[Stored data]
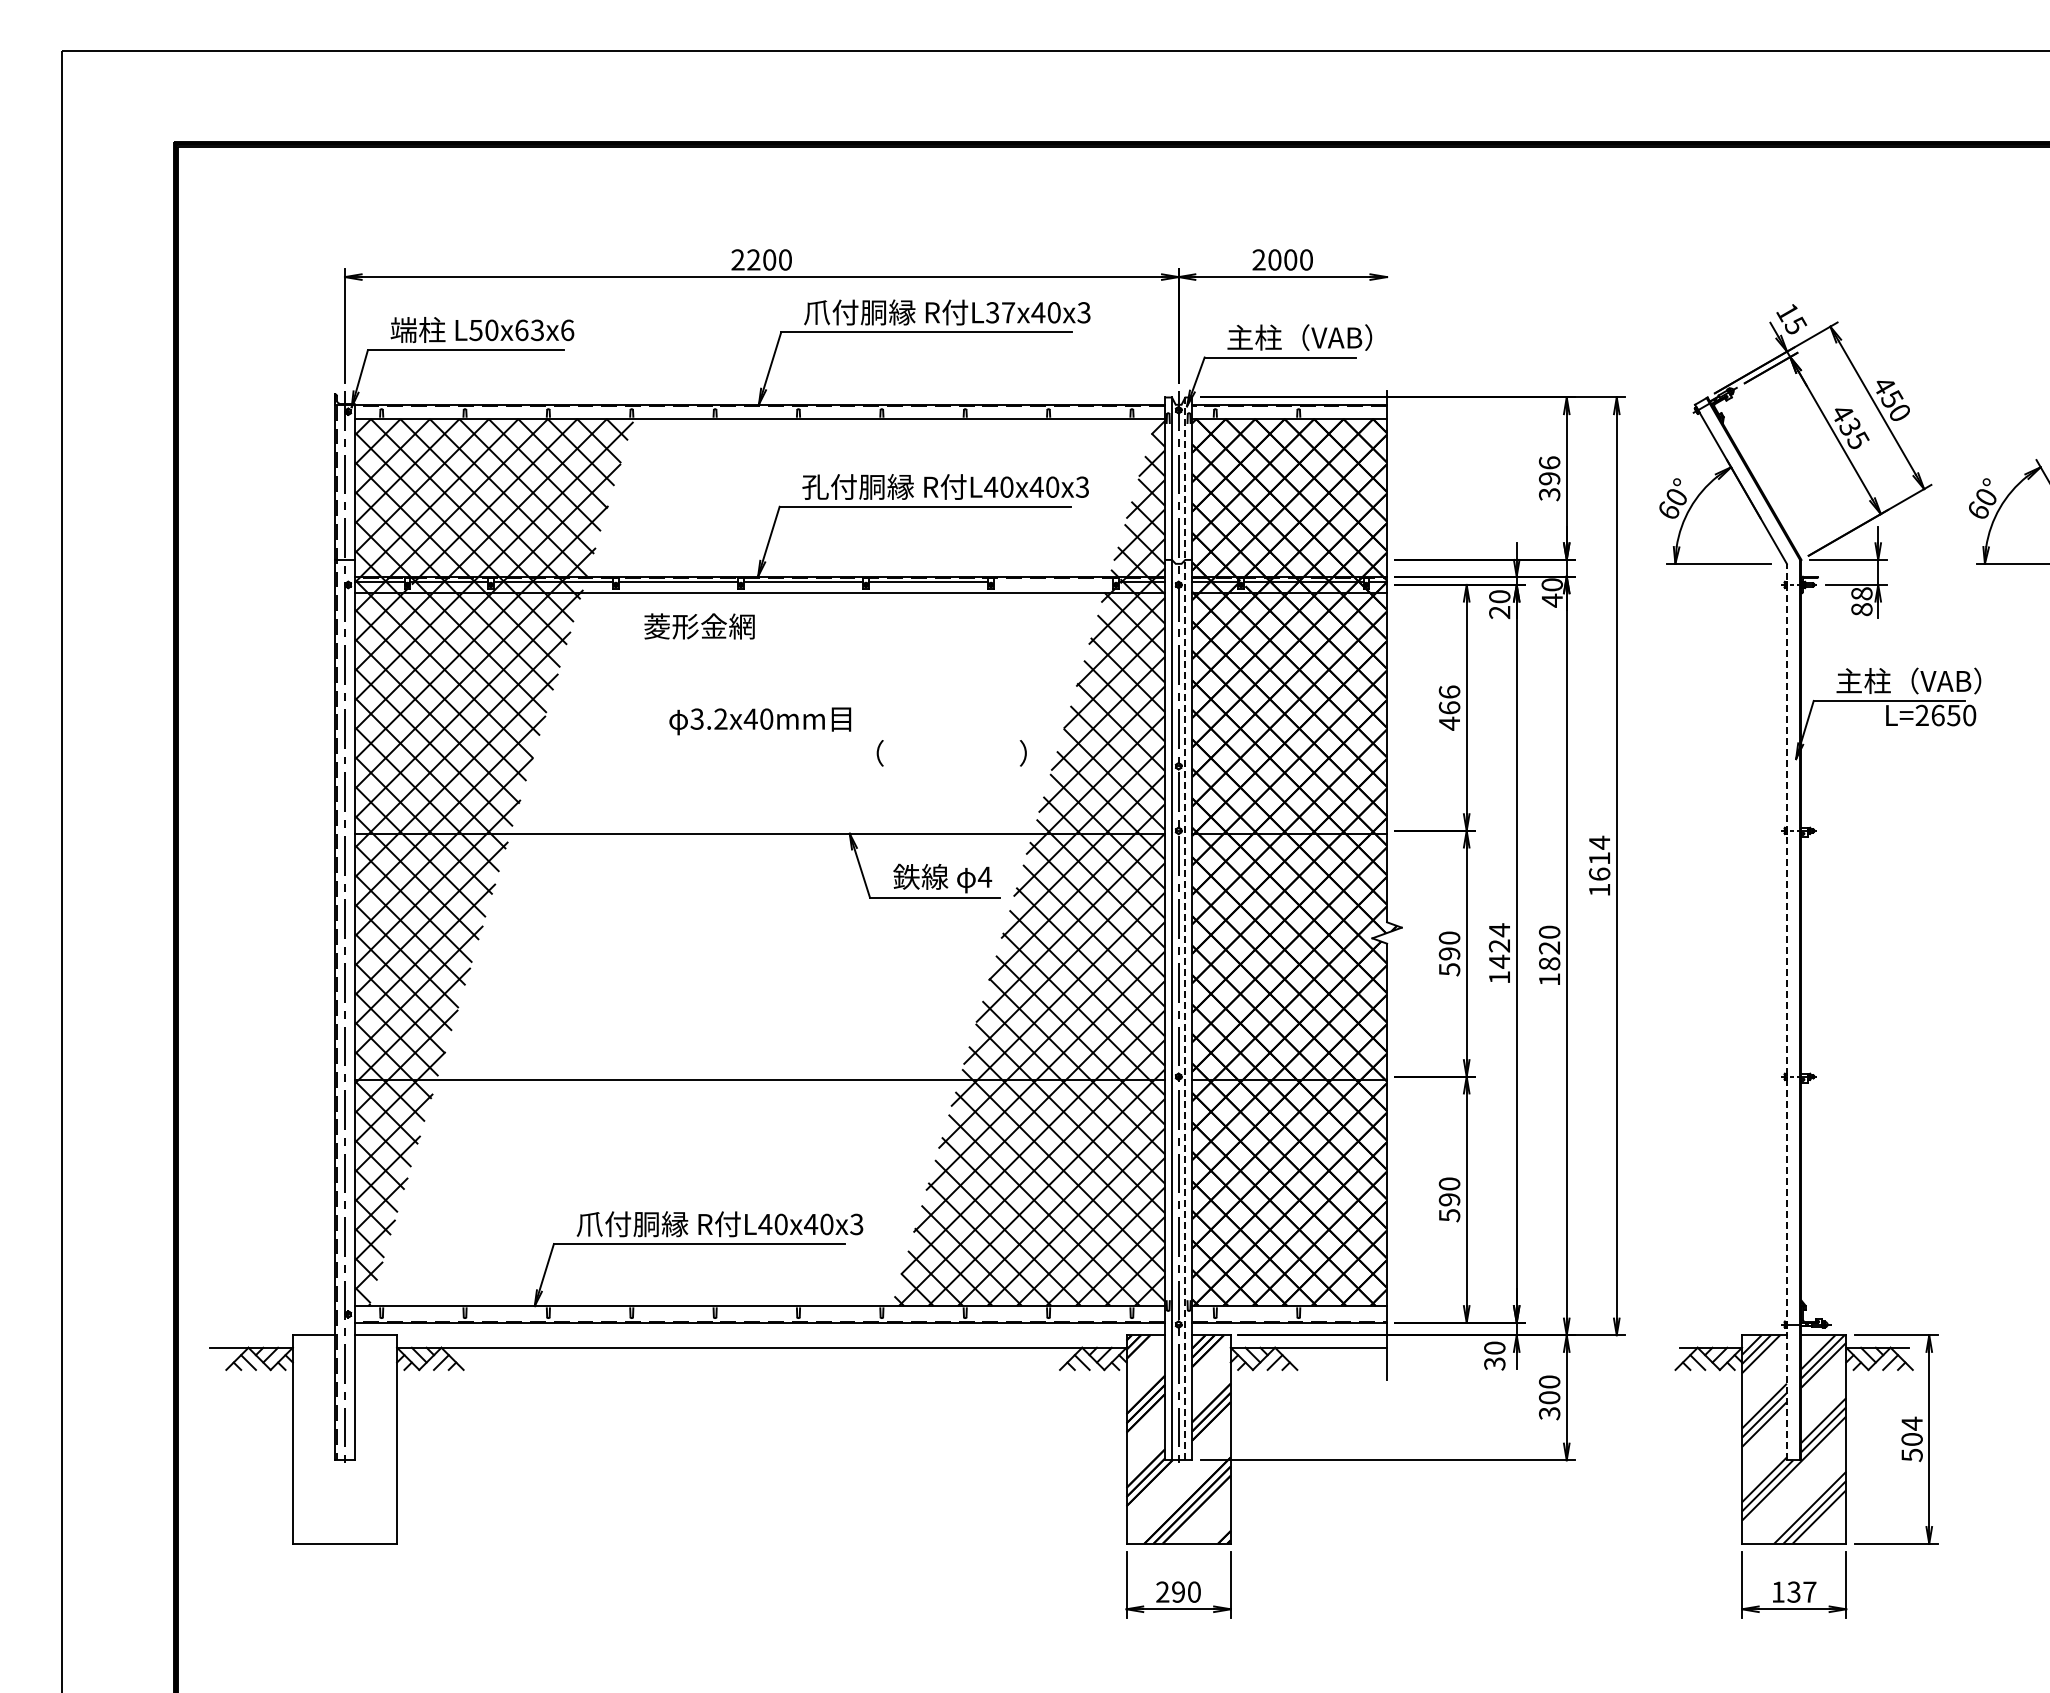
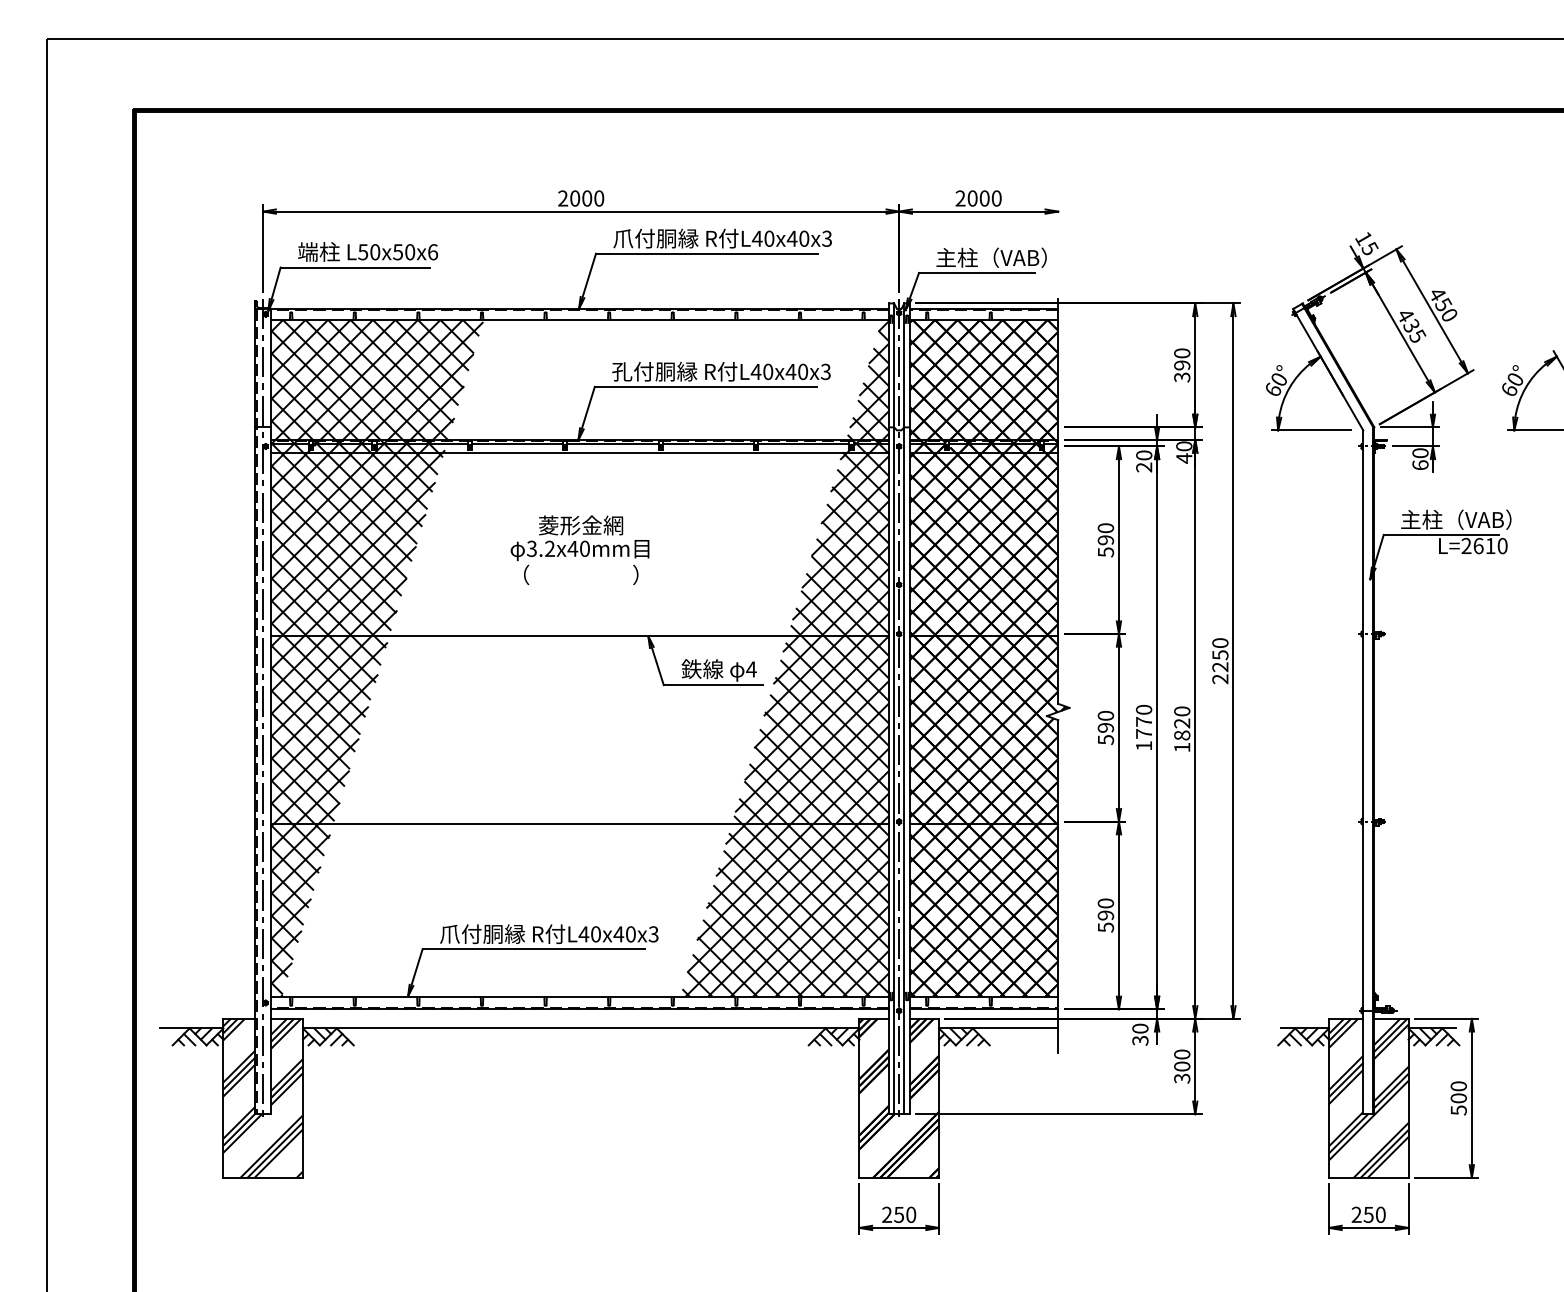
text: (753, 259) -> (574, 198), 2200 -> 2000
text: (1000, 312) -> (763, 238), L37x40x3 -> L40x40x3
text: (529, 330) -> (403, 252), L50x63x6 -> L50x50x6
text: (1549, 462) -> (1182, 353), 396 -> 390
line: (1053, 581) -> (803, 443), added
text: (1861, 601) -> (1420, 459), 88 -> 60
text: (699, 626) -> (580, 525), moved
text: (1449, 707) -> (1105, 539), 466 -> 590
text: (1953, 715) -> (1490, 546), L=2650 -> L=2610
text: (951, 753) -> (580, 575), moved
text: (1599, 865) -> (1220, 660), 1614 -> 2250
line: (1185, 928) -> (904, 708), dashed -> solid
text: (1499, 945) -> (1143, 721), 1424 -> 1770
line: (1786, 1011) -> (1362, 771), dashed -> solid
text: (1911, 1423) -> (1458, 1086), 504 -> 500
hatch: (344, 1439) -> (262, 1098), added
text: (1177, 1591) -> (898, 1214), 290 -> 250
text: (1793, 1591) -> (1368, 1214), 137 -> 250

▸ **INSTRUCTIONS FOR THE TASK**
Would you copy exactly the lines from the one that contains "text: (951, 753) -> (580, 575), moved" through the final line of the records above, including both?

▸ **FINISHED EXERCISE**
text: (951, 753) -> (580, 575), moved
text: (1599, 865) -> (1220, 660), 1614 -> 2250
line: (1185, 928) -> (904, 708), dashed -> solid
text: (1499, 945) -> (1143, 721), 1424 -> 1770
line: (1786, 1011) -> (1362, 771), dashed -> solid
text: (1911, 1423) -> (1458, 1086), 504 -> 500
hatch: (344, 1439) -> (262, 1098), added
text: (1177, 1591) -> (898, 1214), 290 -> 250
text: (1793, 1591) -> (1368, 1214), 137 -> 250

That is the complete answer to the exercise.